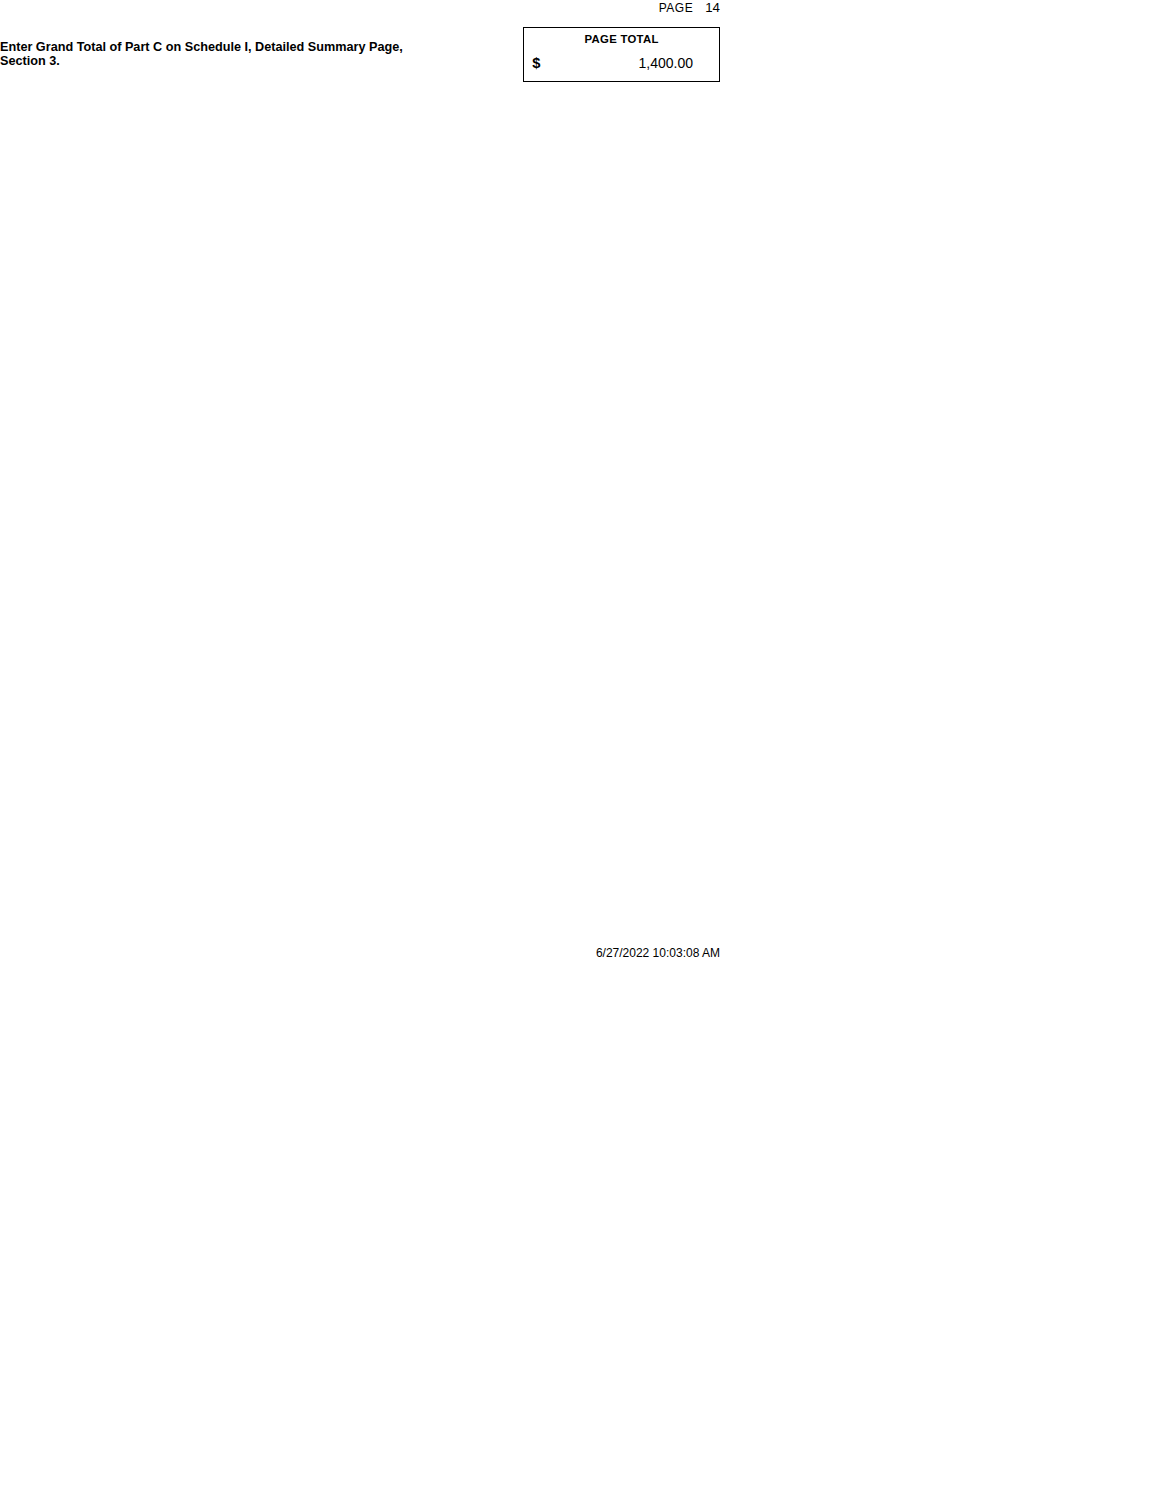PAGE 14
Enter Grand Total of Part C on Schedule I, Detailed Summary Page, Section 3.
PAGE TOTAL
$ 1,400.00
6/27/2022 10:03:08 AM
────────
▶ _Your instructions_:
The material above holds pictures; copy everything else in it exactly.

▶ _Written answer_:
PAGE 14
Enter Grand Total of Part C on Schedule I, Detailed Summary Page, Section 3.
PAGE TOTAL
$ 1,400.00
6/27/2022 10:03:08 AM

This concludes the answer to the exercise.